Robotic Bariatric Surgery
Robotic Surgery was first introduced in 1985 when a robotic surgical arm was used in a neurosurgical biopsy. Shortly thereafter, in 1987, the first robotic gallbladder surgery was performed. Over the next three years, the robot’s umbrella expanded to include other operations and with different competing robotic systems.
In 1990 the FDA approved the first robotic endoscopic procedure, and in 2000 the first robot was FDA approved for laparoscopic surgery. Since its expansion, the robot has changed with regard to the number of arms, precisions of arm movements, docking ability, and picture quality including three dimensional screens.

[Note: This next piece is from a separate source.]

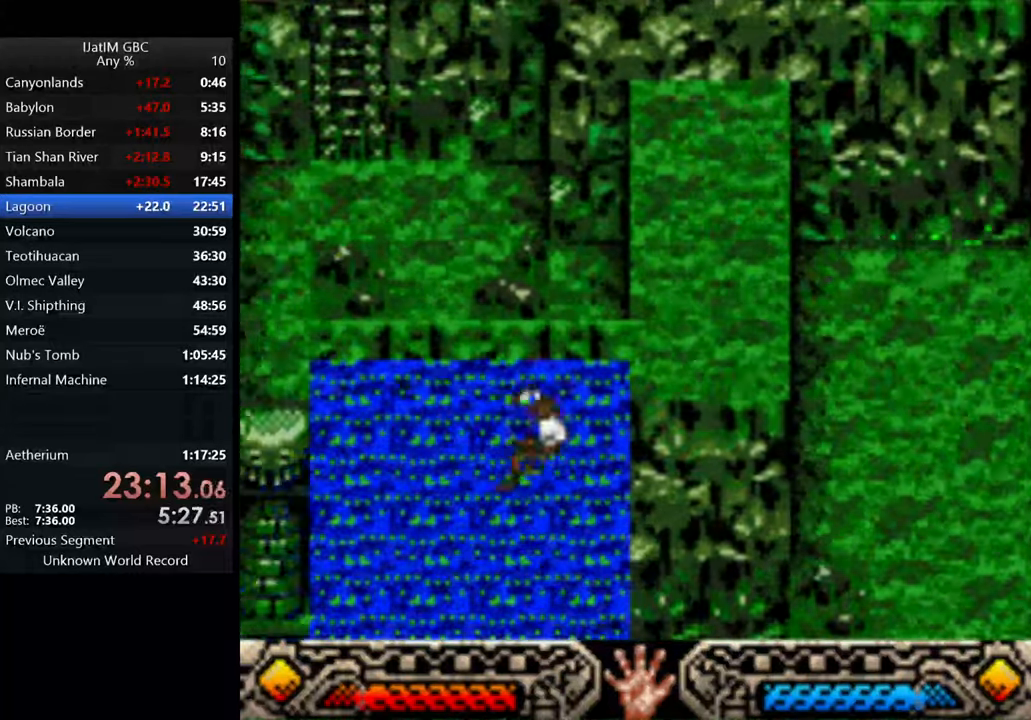
{"buttons": [], "left_stick": "left", "right_stick": "center", "events": [[134, "left_stick", "left"]]}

In terms of bariatric surgery, the robot was first used in 1998 to place a gastric band. Since the advent, its use has expanded to all forms of bariatric surgery including sleeve gastrectomy, gastric bypass, and duodenal switches. Studies have even demonstrated efficacy of robotic revisions bariatric surgery. Robotic assisted bariatric surgery is performed under general anesthesia and usually requires overnight observation in the hospital with discharge the follow day.
Bariatric surgery is the result of approximately 50 years of improvement in surgical practice. The first bariatric operation was a jejunoileal bypass performed in 1956, but due to severe comorbidities such as dehydration and malabsorption, this practice was abandoned for the gastric bypass (gastroplasty w/ loop gastro-jejunostomy) procedure in 1960’s by Edward Mason.
The exact mechanism of bypassing the stomach was changed multiple times over the course of the late 20th century, but the concept of bypassing the stomach has held true and is one of the accepted standards today for bypass surgery.
Most surgeons today perform a variation of a Roux-En-Y bypass which consist of a gastoplasty (reduction of stomach size) and a gastrojejunostomy (connection of the newer smaller stomach to small intestine further down the digestive tract). Other procedures commonly performed include gastric sleeve, gastric band (both reduce the overall active stomach size), and gastric stimulators.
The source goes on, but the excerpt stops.